## BEGIN Text segment
The ending of one of its longest-lived hits comes at a crucial time for Nickelodeon. The network — which will also lose hit teen sitcom “Victorious” (also created by Schneider) — saw its audience levels fall nearly 30 percent over the past year, a drop reflected in “iCarly’s performance.
By its second season, “iCarly” had overtaken Disney’s “Hannah Montana,” the seemingly untouchable ruler of tweens, as TV’s No.1 series among kids (ages 2 to 11) and tweens (ages 9 to 14). Its current season is averaging 3.2 million viewers, down nearly 32 percent from the previous season. It now clocks in at No. 7 among kids and No. 3 among tweens, with Disney stalwart “Good Luck Charlie” taking up the crown.
Part of the drop-off could be attributed to changes in behavior as viewers turn to TV watching on computers, phones or tablets. The amount of time 12- to 17-year-olds spent watching traditional TV dipped dramatically in the fourth quarter of 2011, according to a Nielsen report. Those viewers watched an average of 100 hours of TV each month, down from 105 hours in the same period in 2010. Among children ages 2 to 11, the shift was less dramatic: an average of 109 hours, 6 minutes a month, down from 112 hours, 46 minutes the previous year.
## END Text segment
### Exercise prompt
Return the passage about Nickelodeon's falling ratings word for word, in full.
## BEGIN Extracted records
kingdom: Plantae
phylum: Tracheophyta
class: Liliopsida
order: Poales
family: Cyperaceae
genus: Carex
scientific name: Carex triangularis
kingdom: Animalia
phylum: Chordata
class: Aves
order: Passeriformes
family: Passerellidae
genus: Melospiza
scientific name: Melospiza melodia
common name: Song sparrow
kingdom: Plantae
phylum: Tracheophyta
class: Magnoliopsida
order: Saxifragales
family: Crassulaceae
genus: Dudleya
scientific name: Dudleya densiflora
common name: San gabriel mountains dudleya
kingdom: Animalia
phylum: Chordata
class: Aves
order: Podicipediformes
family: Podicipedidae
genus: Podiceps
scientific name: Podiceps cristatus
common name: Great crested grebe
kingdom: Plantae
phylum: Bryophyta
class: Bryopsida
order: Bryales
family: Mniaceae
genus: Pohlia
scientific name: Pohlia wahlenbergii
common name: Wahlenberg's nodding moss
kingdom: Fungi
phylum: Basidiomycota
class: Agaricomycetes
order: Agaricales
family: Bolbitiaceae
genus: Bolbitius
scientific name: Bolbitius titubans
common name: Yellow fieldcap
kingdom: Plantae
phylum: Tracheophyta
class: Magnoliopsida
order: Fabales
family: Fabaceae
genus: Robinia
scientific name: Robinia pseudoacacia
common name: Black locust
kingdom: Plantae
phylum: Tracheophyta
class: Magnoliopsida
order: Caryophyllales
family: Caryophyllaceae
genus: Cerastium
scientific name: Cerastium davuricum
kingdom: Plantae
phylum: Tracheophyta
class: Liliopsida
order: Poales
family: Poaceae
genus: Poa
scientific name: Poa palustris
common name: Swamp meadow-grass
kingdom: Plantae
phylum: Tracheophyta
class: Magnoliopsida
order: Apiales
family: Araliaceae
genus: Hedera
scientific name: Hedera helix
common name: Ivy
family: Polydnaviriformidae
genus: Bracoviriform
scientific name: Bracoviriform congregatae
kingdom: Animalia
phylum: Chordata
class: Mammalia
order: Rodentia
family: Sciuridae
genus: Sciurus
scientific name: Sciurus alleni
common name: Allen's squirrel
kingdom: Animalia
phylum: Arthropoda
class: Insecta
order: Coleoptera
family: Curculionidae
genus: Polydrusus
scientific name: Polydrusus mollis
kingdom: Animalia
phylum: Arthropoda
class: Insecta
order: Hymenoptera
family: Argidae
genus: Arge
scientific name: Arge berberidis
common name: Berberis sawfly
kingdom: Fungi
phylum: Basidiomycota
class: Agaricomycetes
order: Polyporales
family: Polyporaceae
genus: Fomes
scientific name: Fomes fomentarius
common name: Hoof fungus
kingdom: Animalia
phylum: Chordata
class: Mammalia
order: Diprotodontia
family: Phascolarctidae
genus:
## END Extracted records
### Right answer
The ending of one of its longest-lived hits comes at a crucial time for Nickelodeon. The network — which will also lose hit teen sitcom “Victorious” (also created by Schneider) — saw its audience levels fall nearly 30 percent over the past year, a drop reflected in “iCarly’s performance.
By its second season, “iCarly” had overtaken Disney’s “Hannah Montana,” the seemingly untouchable ruler of tweens, as TV’s No.1 series among kids (ages 2 to 11) and tweens (ages 9 to 14). Its current season is averaging 3.2 million viewers, down nearly 32 percent from the previous season. It now clocks in at No. 7 among kids and No. 3 among tweens, with Disney stalwart “Good Luck Charlie” taking up the crown.
Part of the drop-off could be attributed to changes in behavior as viewers turn to TV watching on computers, phones or tablets. The amount of time 12- to 17-year-olds spent watching traditional TV dipped dramatically in the fourth quarter of 2011, according to a Nielsen report. Those viewers watched an average of 100 hours of TV each month, down from 105 hours in the same period in 2010. Among children ages 2 to 11, the shift was less dramatic: an average of 109 hours, 6 minutes a month, down from 112 hours, 46 minutes the previous year.